YOUR TASK: Could you please return each line of the data that has the word "Sender"?

RECORD EXCERPTS:

BEGIN

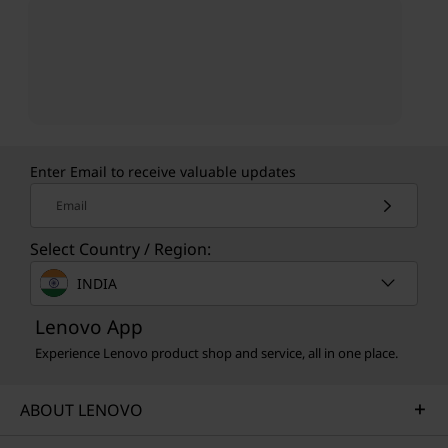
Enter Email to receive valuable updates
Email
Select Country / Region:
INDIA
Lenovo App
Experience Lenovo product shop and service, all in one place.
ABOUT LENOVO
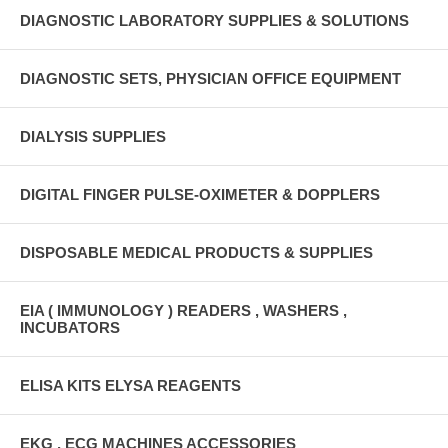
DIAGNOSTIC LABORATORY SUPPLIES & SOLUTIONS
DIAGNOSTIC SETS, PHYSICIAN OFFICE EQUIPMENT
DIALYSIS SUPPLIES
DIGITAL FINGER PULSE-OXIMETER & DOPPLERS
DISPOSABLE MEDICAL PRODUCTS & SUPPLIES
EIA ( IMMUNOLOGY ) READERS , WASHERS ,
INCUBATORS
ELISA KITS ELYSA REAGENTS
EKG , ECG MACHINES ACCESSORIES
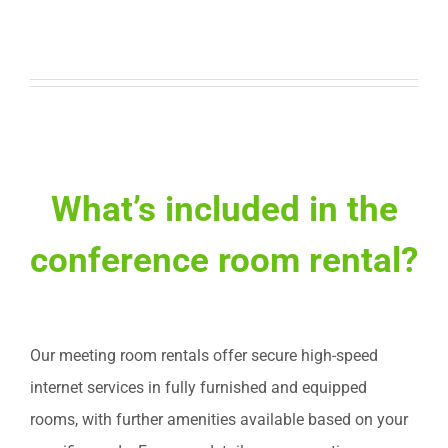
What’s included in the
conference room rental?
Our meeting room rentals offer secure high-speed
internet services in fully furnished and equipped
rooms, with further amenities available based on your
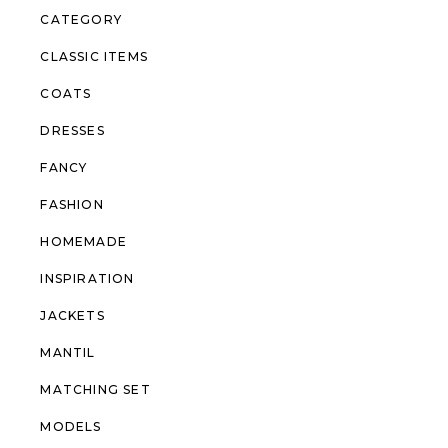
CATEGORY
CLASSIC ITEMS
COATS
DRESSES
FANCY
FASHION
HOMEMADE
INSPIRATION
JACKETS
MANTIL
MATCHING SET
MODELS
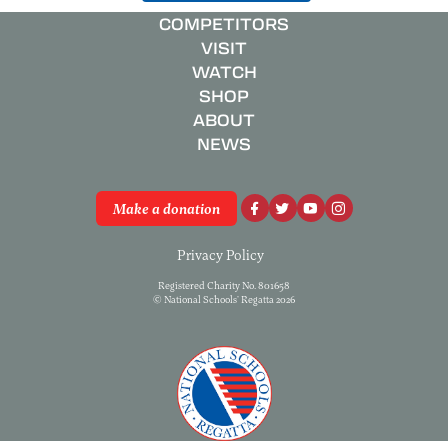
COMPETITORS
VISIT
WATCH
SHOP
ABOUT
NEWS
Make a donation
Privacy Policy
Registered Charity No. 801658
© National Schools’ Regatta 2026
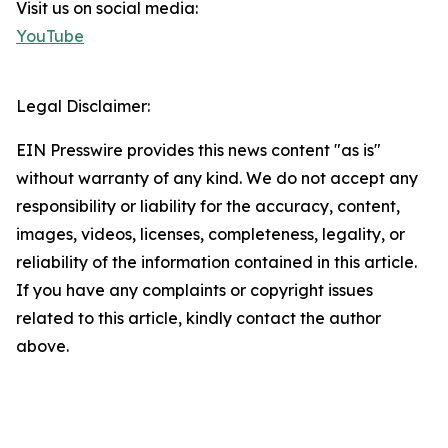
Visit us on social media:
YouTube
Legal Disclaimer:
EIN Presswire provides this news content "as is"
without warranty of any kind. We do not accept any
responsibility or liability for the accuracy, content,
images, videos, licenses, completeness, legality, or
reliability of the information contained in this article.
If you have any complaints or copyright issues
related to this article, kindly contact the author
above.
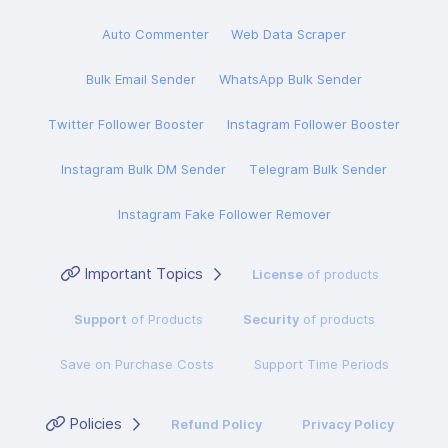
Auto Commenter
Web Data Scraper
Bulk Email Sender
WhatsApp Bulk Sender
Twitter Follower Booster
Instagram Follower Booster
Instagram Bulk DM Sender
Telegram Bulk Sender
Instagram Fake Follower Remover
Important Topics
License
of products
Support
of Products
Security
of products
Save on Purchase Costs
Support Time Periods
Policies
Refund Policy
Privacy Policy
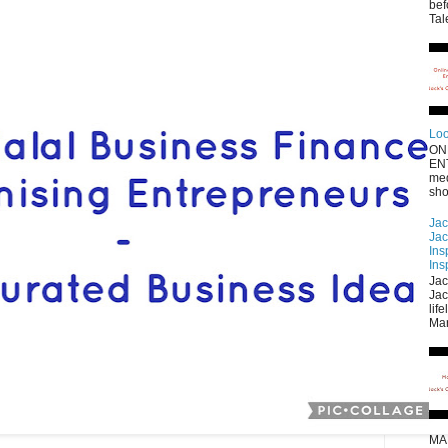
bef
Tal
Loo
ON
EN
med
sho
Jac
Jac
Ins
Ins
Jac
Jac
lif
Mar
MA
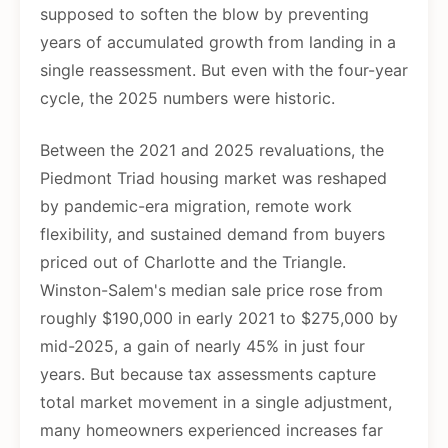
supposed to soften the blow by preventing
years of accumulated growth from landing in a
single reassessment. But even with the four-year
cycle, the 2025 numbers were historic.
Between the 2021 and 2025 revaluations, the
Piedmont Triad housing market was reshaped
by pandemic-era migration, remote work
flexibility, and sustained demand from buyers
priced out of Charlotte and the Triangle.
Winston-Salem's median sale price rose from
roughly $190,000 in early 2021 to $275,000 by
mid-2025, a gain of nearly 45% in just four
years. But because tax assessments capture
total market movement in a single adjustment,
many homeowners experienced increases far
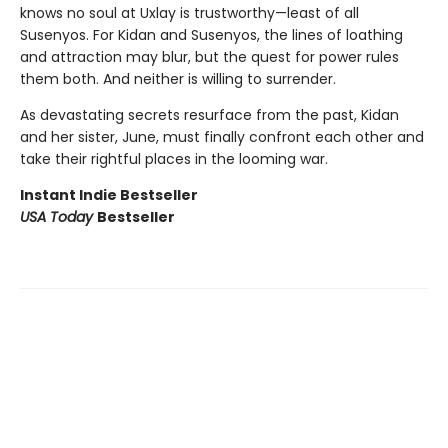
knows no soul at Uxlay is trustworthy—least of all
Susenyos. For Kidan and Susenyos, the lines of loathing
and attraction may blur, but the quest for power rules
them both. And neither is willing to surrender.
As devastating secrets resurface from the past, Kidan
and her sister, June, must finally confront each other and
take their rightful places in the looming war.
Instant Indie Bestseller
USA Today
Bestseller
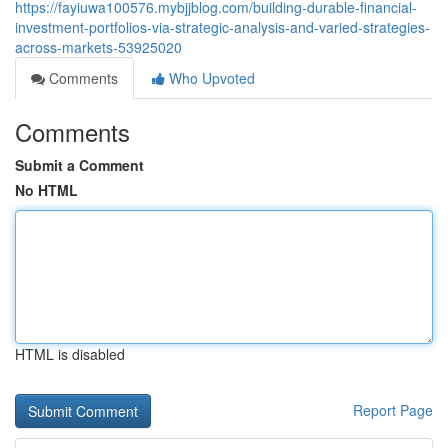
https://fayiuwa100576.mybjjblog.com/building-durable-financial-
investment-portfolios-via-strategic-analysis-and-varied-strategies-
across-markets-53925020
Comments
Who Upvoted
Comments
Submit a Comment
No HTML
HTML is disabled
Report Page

END

ANSWER SPACE:
Bulk Email Sender
WhatsApp Bulk Sender
Instagram Bulk DM Sender
Telegram Bulk Sender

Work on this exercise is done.